Copy the text that follows each of the items below word for word, keeping every line as it appears. Leave the pictures out of your answer.

--------------------

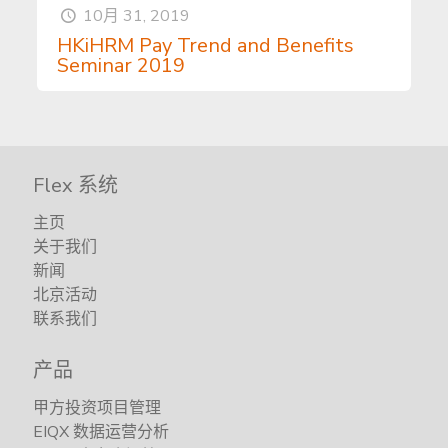
10月 31, 2019
HKiHRM Pay Trend and Benefits
Seminar 2019
Flex 系统
主页
关于我们
新闻
北京活动
联系我们
产品
甲方投资项目管理
EIQX 数据运营分析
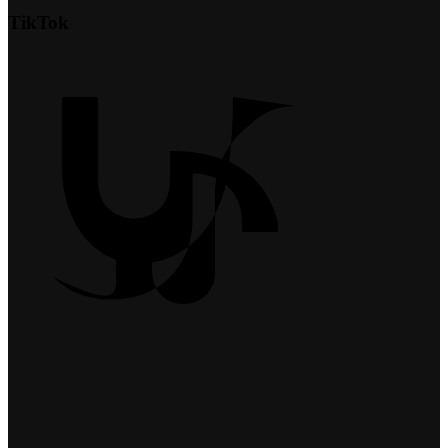
TikTok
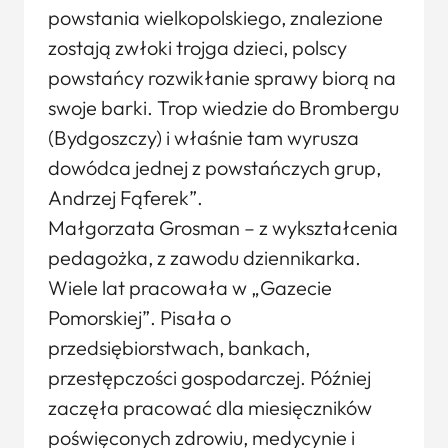
powstania wielkopolskiego, znalezione
zostają zwłoki trojga dzieci, polscy
powstańcy rozwikłanie sprawy biorą na
swoje barki. Trop wiedzie do Brombergu
(Bydgoszczy) i właśnie tam wyrusza
dowódca jednej z powstańczych grup,
Andrzej Fąferek”.
Małgorzata Grosman – z wykształcenia
pedagożka, z zawodu dziennikarka.
Wiele lat pracowała w „Gazecie
Pomorskiej”. Pisała o
przedsiębiorstwach, bankach,
przestępczości gospodarczej. Później
zaczęła pracować dla miesięczników
poświęconych zdrowiu, medycynie i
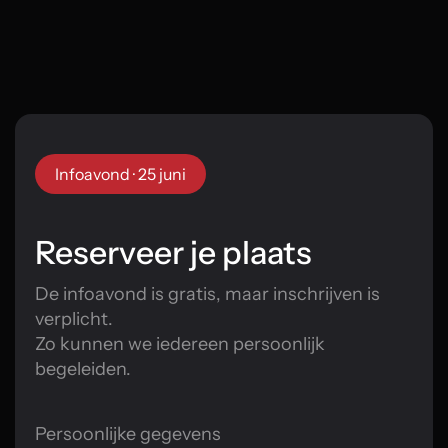
Infoavond · 25 juni
Reserveer je plaats
De infoavond is gratis, maar inschrijven is
verplicht.
Zo kunnen we iedereen persoonlijk
begeleiden.
Persoonlijke gegevens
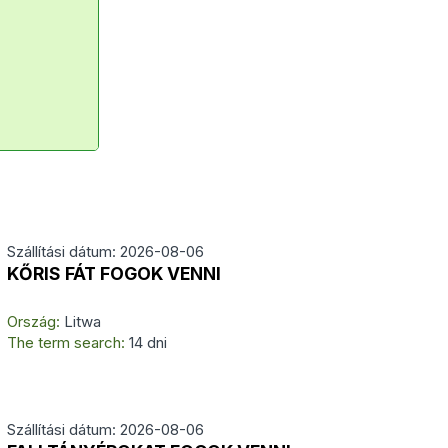
Szállítási dátum: 2026-08-06
KŐRIS FÁT FOGOK VENNI
Ország:
Litwa
The term search:
14 dni
Szállítási dátum: 2026-08-06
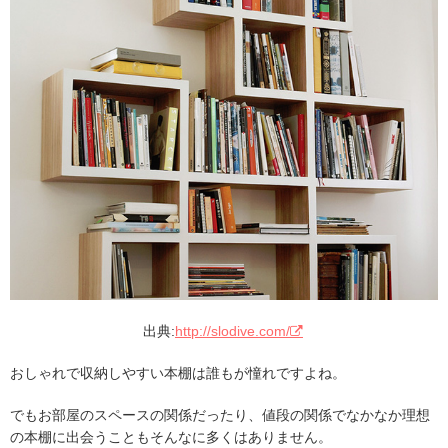
出典:
http://slodive.com/
おしゃれで収納しやすい本棚は誰もが憧れですよね。
でもお部屋のスペースの関係だったり、値段の関係でなかなか理想
の本棚に出会うこともそんなに多くはありません。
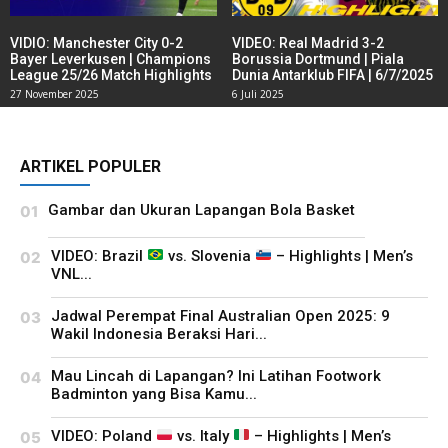
VIDIO: Manchester City 0-2
VIDEO: Real Madrid 3-2
Bayer Leverkusen | Champions
Borussia Dortmund | Piala
League 25/26 Match Highlights
Dunia Antarklub FIFA | 6/7/2025
27 November 2025
6 Juli 2025
ARTIKEL POPULER
Gambar dan Ukuran Lapangan Bola Basket
VIDEO: Brazil
vs. Slovenia
– Highlights | Men’s
VNL...
Jadwal Perempat Final Australian Open 2025: 9
Wakil Indonesia Beraksi Hari...
Mau Lincah di Lapangan? Ini Latihan Footwork
Badminton yang Bisa Kamu...
VIDEO: Poland
vs. Italy
– Highlights | Men’s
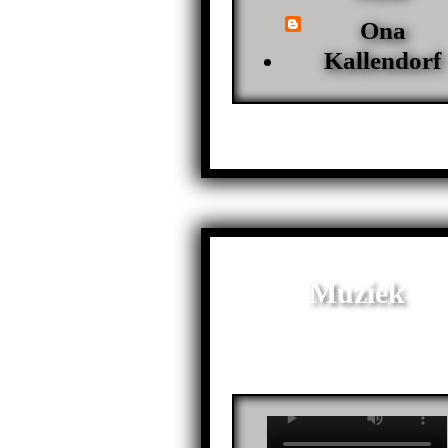
Ona
Kallendorf
Muziek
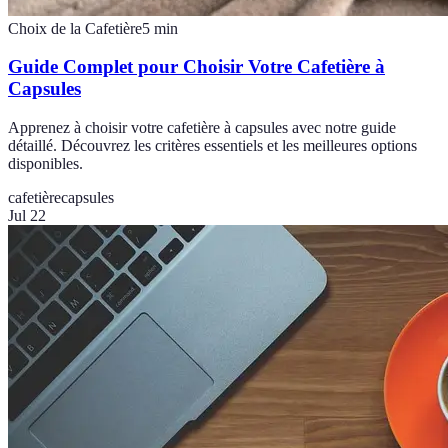
Choix de la Cafetière
5
min
Guide Complet pour Choisir Votre Cafetière à
Capsules
Apprenez à choisir votre cafetière à capsules avec notre guide
détaillé. Découvrez les critères essentiels et les meilleures options
disponibles.
cafetière
capsules
Jul 22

--------------------

TASK ANSWER:
10月 31, 2019
HKiHRM Pay Trend and Benefits
Seminar 2019
Flex 系统
主页
关于我们
新闻
北京活动
联系我们
产品
甲方投资项目管理
EIQX 数据运营分析
TikTok
powstania wielkopolskiego, znalezione
zostają zwłoki trojga dzieci, polscy
powstańcy rozwikłanie sprawy biorą na
swoje barki. Trop wiedzie do Brombergu
(Bydgoszczy) i właśnie tam wyrusza
dowódca jednej z powstańczych grup,
Andrzej Fąferek”.
Małgorzata Grosman – z wykształcenia
pedagożka, z zawodu dziennikarka.
Wiele lat pracowała w „Gazecie
Pomorskiej”. Pisała o
przedsiębiorstwach, bankach,
przestępczości gospodarczej. Później
zaczęła pracować dla miesięczników
poświęconych zdrowiu, medycynie i
Infoavond · 25 juni
Reserveer je plaats
De infoavond is gratis, maar inschrijven is
verplicht.
Zo kunnen we iedereen persoonlijk
begeleiden.
Persoonlijke gegevens
Szállítási dátum: 2026-08-06
KŐRIS FÁT FOGOK VENNI
Ország:
Litwa
The term search:
14 dni
Szállítási dátum: 2026-08-06
出典:
http://slodive.com/
おしゃれで収納しやすい本棚は誰もが憧れですよね。
でもお部屋のスペースの関係だったり、値段の関係でなかなか理想
の本棚に出会うこともそんなに多くはありません。
VIDIO: Manchester City 0-2
VIDEO: Real Madrid 3-2
Bayer Leverkusen | Champions
Borussia Dortmund | Piala
League 25/26 Match Highlights
Dunia Antarklub FIFA | 6/7/2025
27 November 2025
6 Juli 2025
ARTIKEL POPULER
Gambar dan Ukuran Lapangan Bola Basket
VIDEO: Brazil
vs. Slovenia
– Highlights | Men’s
VNL...
Jadwal Perempat Final Australian Open 2025: 9
Wakil Indonesia Beraksi Hari...
Mau Lincah di Lapangan? Ini Latihan Footwork
Badminton yang Bisa Kamu...
VIDEO: Poland
vs. Italy
– Highlights | Men’s
Ona
Kallendorf
Muziek
Choix de la Cafetière
5
min
Guide Complet pour Choisir Votre Cafetière à
Capsules
Apprenez à choisir votre cafetière à capsules avec notre guide
détaillé. Découvrez les critères essentiels et les meilleures options
disponibles.
cafetière
capsules
Jul 22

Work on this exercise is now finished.